Но он – еще и практика укрощения Своего перед лицом Чужого. Он – по самому своему замыслу – не вторжение, не насилие (даже если, скажем, туристы ведут себя развязно, орут песни на улицах и разбрасывают бутылки). Турист – не агрессор. Он вписан в заданные рамки. Он скользит себе по поверхности чужой жизни – и уж точно уедет назад. Он ни на что не претендует. Ему Чужое как таковое во всех его смыслах, со всей его неудобной собственной жизнью вовсе и не нужно.
Я бы даже сказала, что туризм – разновидность смирения. Посмотрите налево, посмотрите направо…
Туризм – та форма сосуществования с Чужим, в какой с ним в этом самом, не к ночи будь помянут, современном глобализующемся мире только и можно, кажется, сосуществовать. Когда Чужого делается чересчур много, с ним – чтобы оно не оказалось разрушительным, чтобы вообще не забирало у человека на его освоение повышенного количества сил, которые явно пригодятся человеку для других целей – можно жить только в таком облегченном режиме.

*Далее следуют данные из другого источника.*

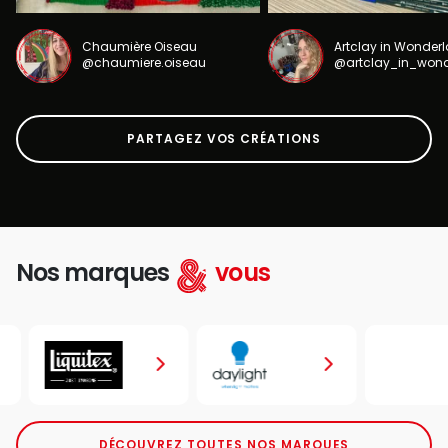
Chaumière Oiseau
Artclay in Wonder
@chaumiere.oiseau
@artclay_in_won
PARTAGEZ VOS CRÉATIONS
Nos marques
vous
DÉCOUVREZ TOUTES NOS MARQUES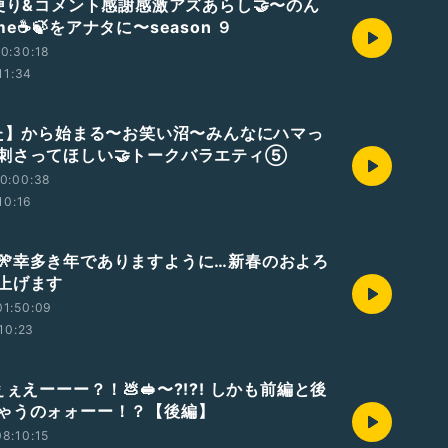
お便り&コメント感謝感激アズあらし🤝〜のん
e☕️🍃をアナタに〜season ９
0:30:18
11:34
【た】から始まる〜お笑い沼〜みんなにハマっ
刺さってほしい🤝トークバラエティ⑤
0:00:38
10:16
年🎌幸多き年でありますように…新春のおよろ
上げます
01:50:09
10:23
ぇぇえーーー？！💩🥪〜?!?! しかも前編と後
ゃうのォォーー！？【後編】
8:10:15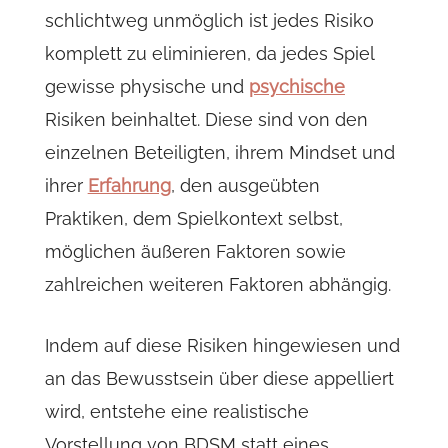
schlichtweg unmöglich ist jedes Risiko
komplett zu eliminieren, da jedes Spiel
gewisse physische und
psychische
Risiken beinhaltet. Diese sind von den
einzelnen Beteiligten, ihrem Mindset und
ihrer
Erfahrung
, den ausgeübten
Praktiken, dem Spielkontext selbst,
möglichen äußeren Faktoren sowie
zahlreichen weiteren Faktoren abhängig.
Indem auf diese Risiken hingewiesen und
an das Bewusstsein über diese appelliert
wird, entstehe eine realistische
Vorstellung von BDSM statt eines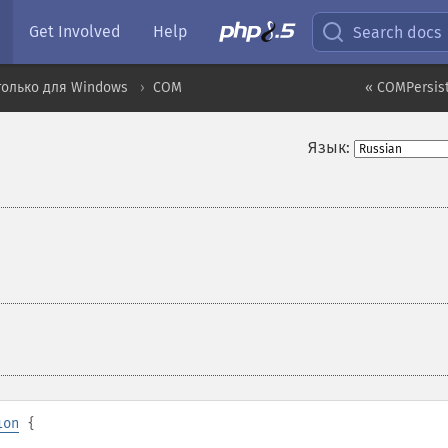
Get Involved
Help
Search docs
только для Windows
COM
« COMPersis
Язык:
ion
{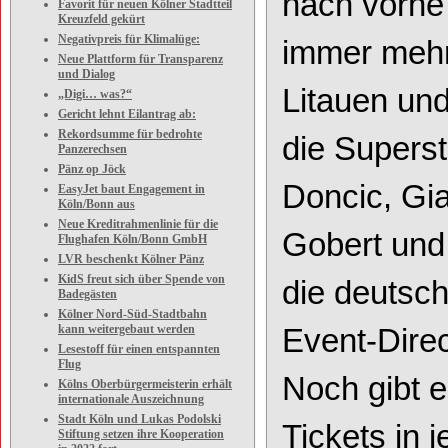
nach
vorne
Favorit für neuen Kölner Stadtteil
Kreuzfeld gekürt
Negativpreis für Klimalüge:
immer mehr
Neue Plattform für Transparenz
und Dialog
Litauen
un
„Digi… was?“
Gericht lehnt Eilantrag ab:
Rekordsumme für bedrohte
die
Superst
Panzerechsen
Pänz op Jöck
Doncic,
Gi
EasyJet baut Engagement in
Köln/Bonn aus
Neue Kreditrahmenlinie für die
Gobert
und
Flughafen Köln/Bonn GmbH
LVR beschenkt Kölner Pänz
KidS freut sich über Spende von
die deutsc
Badegästen
Kölner Nord-Süd-Stadtbahn
kann weitergebaut werden
Event
-
Dire
Lesestoff für einen entspannten
Flug
Noch
gibt
e
Kölns Oberbürgermeisterin erhält
internationale Auszeichnung
Stadt Köln und Lukas Podolski
Tickets
in
j
Stiftung setzen ihre Kooperation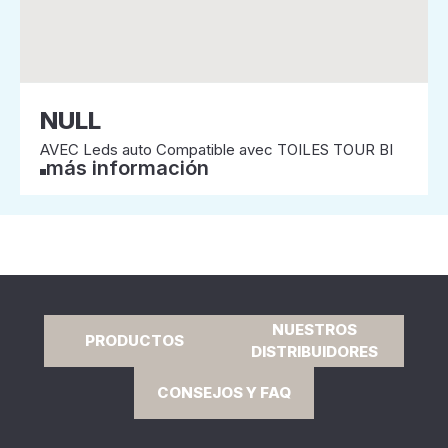
NULL
AVEC Leds auto Compatible avec TOILES TOUR BI
más información
NUESTROS
PRODUCTOS
DISTRIBUIDORES
CONSEJOS Y FAQ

Да, это род слепоты, конечно. Но можно сказать и так: это – как темные очки, надетые, чтобы посмотреть на солнце. Без очков – без известной доли искажения, упрощения, редукции, слепоты – его уж точно не рассмотришь.
… Как это – что делать? Всё очень просто. Посмотрите налево. Потом посмотрите направо. В общем, на что вам показывают, на то и посмотрите. В конце концов, это тоже возможность увидеть жизнь, отличную от собственной, сделать ее фактом своего опыта. Хотя бы так.
И, главное, не отставайте от экскурсовода.